Collected data
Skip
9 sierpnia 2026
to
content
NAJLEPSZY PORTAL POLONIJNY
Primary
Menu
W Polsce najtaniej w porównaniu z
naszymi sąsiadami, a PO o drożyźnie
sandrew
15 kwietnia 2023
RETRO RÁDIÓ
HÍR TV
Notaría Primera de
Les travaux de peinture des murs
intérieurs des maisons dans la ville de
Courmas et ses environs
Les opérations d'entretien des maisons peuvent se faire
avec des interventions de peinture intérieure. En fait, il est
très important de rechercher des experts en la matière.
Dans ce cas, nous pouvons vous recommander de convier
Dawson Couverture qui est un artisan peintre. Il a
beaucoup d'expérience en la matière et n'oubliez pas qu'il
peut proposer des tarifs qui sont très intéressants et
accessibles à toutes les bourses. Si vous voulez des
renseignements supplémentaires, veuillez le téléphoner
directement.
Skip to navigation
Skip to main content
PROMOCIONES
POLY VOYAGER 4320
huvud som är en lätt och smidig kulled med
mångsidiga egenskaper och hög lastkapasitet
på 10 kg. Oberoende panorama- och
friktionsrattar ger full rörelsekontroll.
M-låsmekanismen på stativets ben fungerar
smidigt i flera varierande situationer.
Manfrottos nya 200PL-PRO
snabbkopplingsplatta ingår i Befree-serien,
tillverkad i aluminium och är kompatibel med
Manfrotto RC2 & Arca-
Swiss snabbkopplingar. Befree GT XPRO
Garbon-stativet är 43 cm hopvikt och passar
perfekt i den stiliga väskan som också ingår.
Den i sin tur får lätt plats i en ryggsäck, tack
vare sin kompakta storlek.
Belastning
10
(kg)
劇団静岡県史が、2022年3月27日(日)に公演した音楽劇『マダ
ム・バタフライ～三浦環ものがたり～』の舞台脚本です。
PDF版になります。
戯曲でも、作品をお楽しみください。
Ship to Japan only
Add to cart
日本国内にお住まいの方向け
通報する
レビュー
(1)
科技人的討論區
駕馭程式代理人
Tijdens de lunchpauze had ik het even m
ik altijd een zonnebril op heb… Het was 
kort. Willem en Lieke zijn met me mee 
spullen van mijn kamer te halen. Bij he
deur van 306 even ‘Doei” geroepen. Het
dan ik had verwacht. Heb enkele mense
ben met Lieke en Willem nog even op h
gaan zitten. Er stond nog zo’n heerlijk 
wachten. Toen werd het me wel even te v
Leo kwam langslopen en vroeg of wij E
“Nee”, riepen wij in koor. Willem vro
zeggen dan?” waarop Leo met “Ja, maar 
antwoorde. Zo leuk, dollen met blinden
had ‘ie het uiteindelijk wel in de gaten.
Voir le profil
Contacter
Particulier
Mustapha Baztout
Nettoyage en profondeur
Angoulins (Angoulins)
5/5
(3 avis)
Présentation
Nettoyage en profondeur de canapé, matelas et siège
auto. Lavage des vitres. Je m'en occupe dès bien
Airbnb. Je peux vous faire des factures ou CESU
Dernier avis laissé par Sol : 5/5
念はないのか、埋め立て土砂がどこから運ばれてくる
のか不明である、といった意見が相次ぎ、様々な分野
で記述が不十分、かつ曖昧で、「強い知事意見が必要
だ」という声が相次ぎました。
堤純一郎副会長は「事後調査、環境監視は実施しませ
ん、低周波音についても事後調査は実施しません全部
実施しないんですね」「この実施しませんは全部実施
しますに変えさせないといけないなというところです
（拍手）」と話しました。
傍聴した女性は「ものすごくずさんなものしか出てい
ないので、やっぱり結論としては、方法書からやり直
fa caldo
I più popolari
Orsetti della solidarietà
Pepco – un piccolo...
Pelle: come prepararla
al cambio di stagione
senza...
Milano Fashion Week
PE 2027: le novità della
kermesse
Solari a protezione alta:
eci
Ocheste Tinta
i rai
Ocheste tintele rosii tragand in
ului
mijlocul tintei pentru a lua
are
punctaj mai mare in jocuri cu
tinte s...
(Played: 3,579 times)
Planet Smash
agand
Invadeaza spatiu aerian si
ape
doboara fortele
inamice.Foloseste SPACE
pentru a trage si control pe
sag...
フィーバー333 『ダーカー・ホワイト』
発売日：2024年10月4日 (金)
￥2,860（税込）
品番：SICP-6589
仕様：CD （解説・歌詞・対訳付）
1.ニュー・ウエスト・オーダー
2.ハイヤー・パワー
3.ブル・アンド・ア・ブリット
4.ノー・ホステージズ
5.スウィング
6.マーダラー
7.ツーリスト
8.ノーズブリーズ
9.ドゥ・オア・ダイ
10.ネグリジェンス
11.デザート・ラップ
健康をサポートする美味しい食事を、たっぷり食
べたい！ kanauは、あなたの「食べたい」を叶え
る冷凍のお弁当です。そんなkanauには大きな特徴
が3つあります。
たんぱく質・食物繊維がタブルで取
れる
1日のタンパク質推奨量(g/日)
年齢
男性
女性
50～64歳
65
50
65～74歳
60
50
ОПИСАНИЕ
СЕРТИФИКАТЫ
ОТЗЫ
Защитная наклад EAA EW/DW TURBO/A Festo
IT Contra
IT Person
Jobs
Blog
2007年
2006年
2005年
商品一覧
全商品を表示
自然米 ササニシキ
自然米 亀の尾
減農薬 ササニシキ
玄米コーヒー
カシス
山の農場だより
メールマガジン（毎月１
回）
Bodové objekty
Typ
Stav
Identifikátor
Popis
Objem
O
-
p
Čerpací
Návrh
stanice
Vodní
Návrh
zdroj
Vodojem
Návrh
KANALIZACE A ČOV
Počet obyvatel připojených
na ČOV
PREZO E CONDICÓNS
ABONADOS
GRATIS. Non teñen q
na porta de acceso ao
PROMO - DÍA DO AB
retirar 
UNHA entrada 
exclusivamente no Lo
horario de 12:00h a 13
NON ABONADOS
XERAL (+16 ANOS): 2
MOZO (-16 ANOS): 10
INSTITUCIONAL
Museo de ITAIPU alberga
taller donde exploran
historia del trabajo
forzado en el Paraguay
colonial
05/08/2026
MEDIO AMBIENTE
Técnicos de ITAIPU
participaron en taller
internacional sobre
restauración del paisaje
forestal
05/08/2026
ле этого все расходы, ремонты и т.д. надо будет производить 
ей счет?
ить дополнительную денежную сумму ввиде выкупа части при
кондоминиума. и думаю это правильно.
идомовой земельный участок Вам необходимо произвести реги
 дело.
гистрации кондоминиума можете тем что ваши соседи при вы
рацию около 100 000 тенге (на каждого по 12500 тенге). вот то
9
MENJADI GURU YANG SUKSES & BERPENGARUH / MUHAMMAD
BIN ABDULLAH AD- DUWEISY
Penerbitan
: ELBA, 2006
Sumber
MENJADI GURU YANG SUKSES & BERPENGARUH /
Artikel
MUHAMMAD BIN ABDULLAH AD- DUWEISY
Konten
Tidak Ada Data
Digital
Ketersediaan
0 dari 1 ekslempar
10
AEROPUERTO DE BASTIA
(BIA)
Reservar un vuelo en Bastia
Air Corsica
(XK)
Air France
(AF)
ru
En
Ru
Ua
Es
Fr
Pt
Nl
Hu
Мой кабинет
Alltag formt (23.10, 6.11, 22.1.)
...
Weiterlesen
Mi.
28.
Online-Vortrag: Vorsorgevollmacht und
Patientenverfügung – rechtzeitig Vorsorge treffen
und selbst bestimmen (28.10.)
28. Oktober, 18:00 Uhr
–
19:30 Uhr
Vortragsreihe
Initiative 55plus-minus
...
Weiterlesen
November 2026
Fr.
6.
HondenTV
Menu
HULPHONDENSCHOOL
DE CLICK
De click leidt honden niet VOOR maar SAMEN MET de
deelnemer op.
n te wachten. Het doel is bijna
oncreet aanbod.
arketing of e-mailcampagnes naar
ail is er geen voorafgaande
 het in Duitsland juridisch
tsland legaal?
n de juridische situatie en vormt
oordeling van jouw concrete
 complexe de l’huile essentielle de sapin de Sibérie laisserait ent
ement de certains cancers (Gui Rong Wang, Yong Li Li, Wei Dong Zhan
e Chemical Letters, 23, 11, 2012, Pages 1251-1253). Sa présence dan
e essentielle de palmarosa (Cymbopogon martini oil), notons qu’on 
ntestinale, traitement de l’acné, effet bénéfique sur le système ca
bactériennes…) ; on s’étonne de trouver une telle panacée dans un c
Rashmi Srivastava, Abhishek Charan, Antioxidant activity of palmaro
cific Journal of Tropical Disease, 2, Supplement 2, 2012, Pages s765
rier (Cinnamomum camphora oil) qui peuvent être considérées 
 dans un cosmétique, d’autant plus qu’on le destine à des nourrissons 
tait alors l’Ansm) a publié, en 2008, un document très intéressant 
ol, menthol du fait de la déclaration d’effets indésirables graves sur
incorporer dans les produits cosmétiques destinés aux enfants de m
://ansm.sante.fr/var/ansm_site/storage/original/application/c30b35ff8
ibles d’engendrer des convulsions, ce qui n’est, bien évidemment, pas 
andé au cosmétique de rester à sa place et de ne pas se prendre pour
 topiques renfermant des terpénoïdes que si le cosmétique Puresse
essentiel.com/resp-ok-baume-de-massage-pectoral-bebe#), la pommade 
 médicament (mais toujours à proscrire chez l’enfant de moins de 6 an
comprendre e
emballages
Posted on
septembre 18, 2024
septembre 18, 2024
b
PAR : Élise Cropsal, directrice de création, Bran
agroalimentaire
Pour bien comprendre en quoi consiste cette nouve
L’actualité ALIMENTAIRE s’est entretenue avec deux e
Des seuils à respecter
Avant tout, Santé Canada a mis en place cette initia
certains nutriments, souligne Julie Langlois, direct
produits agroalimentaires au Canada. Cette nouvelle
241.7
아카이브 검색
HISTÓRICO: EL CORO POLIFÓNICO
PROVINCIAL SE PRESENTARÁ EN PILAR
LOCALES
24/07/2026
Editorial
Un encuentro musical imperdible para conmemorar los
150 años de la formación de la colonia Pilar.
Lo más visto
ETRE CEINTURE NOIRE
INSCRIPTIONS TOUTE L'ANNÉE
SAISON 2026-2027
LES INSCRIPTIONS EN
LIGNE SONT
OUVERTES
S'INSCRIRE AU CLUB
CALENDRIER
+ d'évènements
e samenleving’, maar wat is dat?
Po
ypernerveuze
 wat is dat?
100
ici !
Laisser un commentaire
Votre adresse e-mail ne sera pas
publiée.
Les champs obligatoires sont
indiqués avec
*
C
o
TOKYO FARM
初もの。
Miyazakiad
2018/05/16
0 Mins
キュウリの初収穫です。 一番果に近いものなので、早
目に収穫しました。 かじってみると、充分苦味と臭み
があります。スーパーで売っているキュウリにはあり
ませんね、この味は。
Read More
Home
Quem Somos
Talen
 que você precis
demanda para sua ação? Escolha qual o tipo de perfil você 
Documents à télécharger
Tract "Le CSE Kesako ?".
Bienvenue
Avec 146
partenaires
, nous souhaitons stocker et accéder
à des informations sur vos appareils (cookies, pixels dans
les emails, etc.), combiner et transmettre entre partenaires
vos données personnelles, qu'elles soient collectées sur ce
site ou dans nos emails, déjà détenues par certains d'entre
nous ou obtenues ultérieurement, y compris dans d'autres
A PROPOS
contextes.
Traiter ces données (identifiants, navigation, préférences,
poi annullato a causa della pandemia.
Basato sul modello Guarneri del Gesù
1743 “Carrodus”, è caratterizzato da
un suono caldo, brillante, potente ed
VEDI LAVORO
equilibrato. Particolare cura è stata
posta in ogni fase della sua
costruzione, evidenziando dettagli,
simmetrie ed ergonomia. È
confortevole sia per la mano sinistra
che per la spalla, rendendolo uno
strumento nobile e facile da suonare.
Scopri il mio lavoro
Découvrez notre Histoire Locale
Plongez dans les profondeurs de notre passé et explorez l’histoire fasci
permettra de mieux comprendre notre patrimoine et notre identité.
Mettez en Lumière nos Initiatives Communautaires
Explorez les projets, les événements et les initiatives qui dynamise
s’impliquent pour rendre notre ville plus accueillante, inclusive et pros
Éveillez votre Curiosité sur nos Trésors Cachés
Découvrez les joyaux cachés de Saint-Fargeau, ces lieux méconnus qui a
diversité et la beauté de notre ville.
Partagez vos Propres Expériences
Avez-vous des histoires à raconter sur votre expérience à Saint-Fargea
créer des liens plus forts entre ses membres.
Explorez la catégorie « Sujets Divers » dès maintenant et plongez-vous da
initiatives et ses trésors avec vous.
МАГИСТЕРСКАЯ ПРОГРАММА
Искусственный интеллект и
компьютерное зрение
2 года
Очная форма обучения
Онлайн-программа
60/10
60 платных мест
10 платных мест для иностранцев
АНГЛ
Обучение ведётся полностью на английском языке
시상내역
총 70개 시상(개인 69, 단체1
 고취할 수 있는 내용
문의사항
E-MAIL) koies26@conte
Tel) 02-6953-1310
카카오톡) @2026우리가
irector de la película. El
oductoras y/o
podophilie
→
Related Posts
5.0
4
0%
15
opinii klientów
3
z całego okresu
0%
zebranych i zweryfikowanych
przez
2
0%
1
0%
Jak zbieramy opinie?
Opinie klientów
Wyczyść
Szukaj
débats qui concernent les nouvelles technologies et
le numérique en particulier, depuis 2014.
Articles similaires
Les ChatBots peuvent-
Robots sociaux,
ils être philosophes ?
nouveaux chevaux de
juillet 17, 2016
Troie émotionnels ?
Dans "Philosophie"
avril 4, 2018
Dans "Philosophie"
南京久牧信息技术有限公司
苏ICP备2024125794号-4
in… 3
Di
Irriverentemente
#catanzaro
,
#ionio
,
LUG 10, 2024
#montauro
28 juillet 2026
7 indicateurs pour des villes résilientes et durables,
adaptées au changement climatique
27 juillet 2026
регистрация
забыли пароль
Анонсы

▸ **TASK REQUIREMENTS**: Rewrite the lines running from the start of the records through the line with "Les travaux de peinture des murs", substituting "Navigation" for "Menu" and keeping all else unchanged.

▸ **TASK RESULT**:
Skip
9 sierpnia 2026
to
content
NAJLEPSZY PORTAL POLONIJNY
Primary
Navigation
W Polsce najtaniej w porównaniu z
naszymi sąsiadami, a PO o drożyźnie
sandrew
15 kwietnia 2023
RETRO RÁDIÓ
HÍR TV
Notaría Primera de
Les travaux de peinture des murs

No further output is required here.